== Текстовый блок ==
┌──

ТОП просматриваемых книг сайта:
За честь культуры фехтовальщик. Елена Гушанская
Читать онлайн.Название За честь культуры фехтовальщик
Год выпуска 2016
isbn 978-5-4469-0862-2
Автор произведения Елена Гушанская
Жанр Языкознание
Издательство Князев Сергей Иванович
Бедные, наивные люди 1970-х годов, В. Высоцкий с А. Эфросом совсем ничего не знали, как оно бывает с недвижимостью. Казалось, что если Лопахин – «поэт», то и вина его «поэтическая».
Л. Додин с Д. Козловским знают. У них есть опыт оскотинивания капитализмом. Они не строят иллюзий. Д. Козловский доводит до хрестоматийного блеска образ постсоветского нувориша. У Данилы Козловского Лопахин – «пацан». Пластика актера есть квинтэссенция созданного за последние двадцать пять лет социального типа: «пацанство» – это когда жажда превосходства берет верх над всеми другими чувствами и даже над разумом. Лопахин движим бессознательной жаждой реванша. Трагедия героя и времени, которое его породило, в том, что жажда эта не отрефлексирована, она физиологически стихийна и страшна, как всякое проявление массового бессознательного. Лопахин, единственный и неповторимый Лопахин, у Козловского – человек толпы, он не индивидуален.

└──

== Фрагмент набора данных ==
┌──

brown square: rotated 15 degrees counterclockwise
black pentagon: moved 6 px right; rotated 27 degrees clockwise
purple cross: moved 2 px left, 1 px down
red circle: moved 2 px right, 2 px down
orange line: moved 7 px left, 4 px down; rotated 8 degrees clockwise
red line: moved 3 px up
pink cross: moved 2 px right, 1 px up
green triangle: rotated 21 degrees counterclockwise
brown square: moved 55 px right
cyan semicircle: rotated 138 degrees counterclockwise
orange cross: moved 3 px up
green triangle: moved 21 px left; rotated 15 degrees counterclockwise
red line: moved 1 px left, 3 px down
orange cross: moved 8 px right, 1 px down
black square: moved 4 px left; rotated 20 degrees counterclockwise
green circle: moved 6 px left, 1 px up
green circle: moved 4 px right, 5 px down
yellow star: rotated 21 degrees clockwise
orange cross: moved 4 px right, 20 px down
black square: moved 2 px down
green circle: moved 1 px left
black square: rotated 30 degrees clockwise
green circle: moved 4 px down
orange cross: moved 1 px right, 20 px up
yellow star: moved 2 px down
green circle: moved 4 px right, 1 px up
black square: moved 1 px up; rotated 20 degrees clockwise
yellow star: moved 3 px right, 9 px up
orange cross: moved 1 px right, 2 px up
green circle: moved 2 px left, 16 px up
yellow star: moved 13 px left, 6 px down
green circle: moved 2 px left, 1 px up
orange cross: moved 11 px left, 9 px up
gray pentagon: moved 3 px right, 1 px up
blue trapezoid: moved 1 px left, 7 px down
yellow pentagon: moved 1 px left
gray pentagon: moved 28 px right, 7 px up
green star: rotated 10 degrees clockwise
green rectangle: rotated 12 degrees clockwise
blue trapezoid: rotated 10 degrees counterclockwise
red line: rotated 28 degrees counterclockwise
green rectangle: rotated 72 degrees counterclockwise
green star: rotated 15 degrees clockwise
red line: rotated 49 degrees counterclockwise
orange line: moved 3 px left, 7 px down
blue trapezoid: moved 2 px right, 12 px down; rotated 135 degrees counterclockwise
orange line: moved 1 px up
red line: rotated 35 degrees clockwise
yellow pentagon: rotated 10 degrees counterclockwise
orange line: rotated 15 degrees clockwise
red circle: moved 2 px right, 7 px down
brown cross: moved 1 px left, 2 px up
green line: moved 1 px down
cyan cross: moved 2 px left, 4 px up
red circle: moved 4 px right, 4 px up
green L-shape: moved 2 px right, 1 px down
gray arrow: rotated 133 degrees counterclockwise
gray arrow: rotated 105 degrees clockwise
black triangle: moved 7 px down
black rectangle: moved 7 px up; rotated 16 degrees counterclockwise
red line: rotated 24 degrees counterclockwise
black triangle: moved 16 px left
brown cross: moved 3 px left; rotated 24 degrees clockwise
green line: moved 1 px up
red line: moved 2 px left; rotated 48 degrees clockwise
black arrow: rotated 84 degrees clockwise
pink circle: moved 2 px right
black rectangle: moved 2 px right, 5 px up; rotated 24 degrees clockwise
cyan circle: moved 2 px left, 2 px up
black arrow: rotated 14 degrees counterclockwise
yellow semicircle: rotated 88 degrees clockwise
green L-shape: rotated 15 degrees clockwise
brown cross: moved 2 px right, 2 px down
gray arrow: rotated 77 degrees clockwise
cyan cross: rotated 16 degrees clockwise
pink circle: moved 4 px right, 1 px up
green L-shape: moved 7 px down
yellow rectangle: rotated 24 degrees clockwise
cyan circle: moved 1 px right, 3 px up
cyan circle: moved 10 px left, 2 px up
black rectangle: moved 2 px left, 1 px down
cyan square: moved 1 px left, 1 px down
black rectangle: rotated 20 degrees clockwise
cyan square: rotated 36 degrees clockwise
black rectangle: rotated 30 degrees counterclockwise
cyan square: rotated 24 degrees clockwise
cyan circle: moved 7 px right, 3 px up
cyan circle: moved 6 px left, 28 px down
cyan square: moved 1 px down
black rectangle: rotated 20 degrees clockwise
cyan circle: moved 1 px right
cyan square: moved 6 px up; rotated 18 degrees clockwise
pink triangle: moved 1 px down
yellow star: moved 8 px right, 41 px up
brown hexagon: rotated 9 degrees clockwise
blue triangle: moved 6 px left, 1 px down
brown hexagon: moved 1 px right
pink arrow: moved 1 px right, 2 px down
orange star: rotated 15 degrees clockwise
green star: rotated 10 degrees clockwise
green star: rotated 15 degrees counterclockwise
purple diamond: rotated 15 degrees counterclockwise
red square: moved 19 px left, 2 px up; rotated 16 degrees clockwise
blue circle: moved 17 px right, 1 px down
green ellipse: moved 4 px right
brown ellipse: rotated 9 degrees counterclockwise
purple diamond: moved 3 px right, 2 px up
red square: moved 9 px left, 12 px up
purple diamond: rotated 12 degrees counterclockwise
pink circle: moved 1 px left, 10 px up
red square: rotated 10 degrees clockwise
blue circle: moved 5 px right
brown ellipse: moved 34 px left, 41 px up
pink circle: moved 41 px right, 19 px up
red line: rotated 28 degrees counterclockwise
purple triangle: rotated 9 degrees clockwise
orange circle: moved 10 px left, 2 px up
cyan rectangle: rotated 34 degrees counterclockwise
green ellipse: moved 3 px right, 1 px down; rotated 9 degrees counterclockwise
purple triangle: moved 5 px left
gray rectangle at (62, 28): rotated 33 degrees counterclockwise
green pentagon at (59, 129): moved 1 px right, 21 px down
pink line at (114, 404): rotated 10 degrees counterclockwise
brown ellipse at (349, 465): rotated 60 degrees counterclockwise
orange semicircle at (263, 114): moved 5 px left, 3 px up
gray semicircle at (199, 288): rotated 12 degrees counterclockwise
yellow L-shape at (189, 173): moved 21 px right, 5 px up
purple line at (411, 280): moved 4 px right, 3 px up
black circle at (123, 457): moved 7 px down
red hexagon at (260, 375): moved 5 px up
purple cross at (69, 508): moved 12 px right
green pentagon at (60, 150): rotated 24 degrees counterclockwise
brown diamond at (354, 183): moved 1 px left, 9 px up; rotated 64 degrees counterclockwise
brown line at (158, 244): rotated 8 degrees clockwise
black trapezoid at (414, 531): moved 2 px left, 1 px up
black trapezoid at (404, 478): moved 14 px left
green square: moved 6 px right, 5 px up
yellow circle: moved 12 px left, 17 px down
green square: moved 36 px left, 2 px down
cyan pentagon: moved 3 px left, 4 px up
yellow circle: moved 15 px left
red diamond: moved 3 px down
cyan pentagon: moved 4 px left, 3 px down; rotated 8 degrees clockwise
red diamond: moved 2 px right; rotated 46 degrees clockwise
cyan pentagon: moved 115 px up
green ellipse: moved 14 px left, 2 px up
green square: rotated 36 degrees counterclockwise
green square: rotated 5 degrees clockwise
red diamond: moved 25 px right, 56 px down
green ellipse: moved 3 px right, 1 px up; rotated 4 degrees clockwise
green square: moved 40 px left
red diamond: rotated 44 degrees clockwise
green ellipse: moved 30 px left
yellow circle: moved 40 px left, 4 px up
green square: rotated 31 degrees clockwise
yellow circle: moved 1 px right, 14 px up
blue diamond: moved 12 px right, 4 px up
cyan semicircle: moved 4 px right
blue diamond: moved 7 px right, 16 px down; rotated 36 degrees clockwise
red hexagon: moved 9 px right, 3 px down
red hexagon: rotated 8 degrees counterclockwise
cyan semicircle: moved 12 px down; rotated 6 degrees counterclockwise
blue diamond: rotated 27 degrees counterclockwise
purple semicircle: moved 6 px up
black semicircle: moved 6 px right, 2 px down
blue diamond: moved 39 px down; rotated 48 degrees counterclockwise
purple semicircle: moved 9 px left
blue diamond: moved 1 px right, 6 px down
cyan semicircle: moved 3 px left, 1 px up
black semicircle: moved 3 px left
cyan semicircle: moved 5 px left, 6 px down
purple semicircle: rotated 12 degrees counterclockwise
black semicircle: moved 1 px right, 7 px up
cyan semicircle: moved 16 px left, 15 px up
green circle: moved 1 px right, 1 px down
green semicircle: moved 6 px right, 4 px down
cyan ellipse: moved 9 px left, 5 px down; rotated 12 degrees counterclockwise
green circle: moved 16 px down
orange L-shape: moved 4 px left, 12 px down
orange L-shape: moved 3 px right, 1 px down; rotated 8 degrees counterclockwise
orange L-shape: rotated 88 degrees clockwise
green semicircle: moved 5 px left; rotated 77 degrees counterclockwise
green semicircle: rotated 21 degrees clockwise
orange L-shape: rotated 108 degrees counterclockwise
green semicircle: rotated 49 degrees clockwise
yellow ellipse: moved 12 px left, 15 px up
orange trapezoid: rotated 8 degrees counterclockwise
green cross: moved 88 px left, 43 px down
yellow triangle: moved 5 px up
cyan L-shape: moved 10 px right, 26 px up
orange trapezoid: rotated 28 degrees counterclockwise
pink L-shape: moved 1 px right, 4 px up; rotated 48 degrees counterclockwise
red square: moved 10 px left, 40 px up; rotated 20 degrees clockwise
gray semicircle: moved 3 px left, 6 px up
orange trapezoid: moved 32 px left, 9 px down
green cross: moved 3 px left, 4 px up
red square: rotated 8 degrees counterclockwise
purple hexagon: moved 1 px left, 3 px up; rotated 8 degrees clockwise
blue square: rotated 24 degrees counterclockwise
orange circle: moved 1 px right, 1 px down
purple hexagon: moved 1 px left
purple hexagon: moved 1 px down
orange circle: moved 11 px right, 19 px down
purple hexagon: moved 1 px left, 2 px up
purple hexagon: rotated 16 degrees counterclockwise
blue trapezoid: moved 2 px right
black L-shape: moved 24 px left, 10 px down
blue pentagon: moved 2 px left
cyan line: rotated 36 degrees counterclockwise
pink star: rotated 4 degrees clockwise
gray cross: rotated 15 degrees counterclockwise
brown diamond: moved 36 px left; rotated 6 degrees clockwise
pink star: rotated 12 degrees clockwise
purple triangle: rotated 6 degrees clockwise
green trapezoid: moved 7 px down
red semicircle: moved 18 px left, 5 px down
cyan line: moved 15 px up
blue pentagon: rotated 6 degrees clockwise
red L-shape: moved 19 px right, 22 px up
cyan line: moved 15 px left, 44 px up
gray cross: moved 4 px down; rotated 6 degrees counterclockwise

└──

== Что нужно сделать ==
1) Какой год выпуска указан в тексте о Лопахине?
2) Перепишите из текста о Лопахине отрывок. Начните с тех слов, где стоит «Л. Додин с Д.», и остановитесь после «он не индивидуален.».
3) Напишите продолжение текста о Лопахине, начиная сразу после его последнего предложения.

== Ответы ==
1) 2016

2)
Л. Додин с Д. Козловским знают. У них есть опыт оскотинивания капитализмом. Они не строят иллюзий. Д. Козловский доводит до хрестоматийного блеска образ постсоветского нувориша. У Данилы Козловского Лопахин – «пацан». Пластика актера есть квинтэссенция созданного за последние двадцать пять лет социального типа: «пацанство» – это когда жажда превосходства берет верх над всеми другими чувствами и даже над разумом. Лопахин движим бессознательной жаждой реванша. Трагедия героя и времени, которое его породило, в том, что жажда эта не отрефлексирована, она физиологически стихийна и страшна, как всякое проявление массового бессознательного. Лопахин, единственный и неповторимый Лопахин, у Козловского – человек толпы, он не индивидуален.

3)
За четверть века новейшей истории социальная и психофизическая структура общества определилась. В качестве героя нашего времени, героя-деятеля, вновь утвердился харизматичный отъемщик чужого, на скорую руку отмытая и слабо окультуренная шпана. Новый Лопахин не отягощен культурной памятью и культурным багажом. Нынешний Лопахин движим бессознательной жаждой социального реванша.
Лопахин сам для себя – воплощенье своей мечты. На нем костюм «цвета сливочного мороженого», шляпа лучших кинематографических образцов. Как уточняет С. Николаевич[16], верблюжье пальто, как у Марлона Брандо, и шляпа, как у Алена Делона. Но даже для тех, кто не распознает цитаты, костюм Лопахина абсолютно семиотичен.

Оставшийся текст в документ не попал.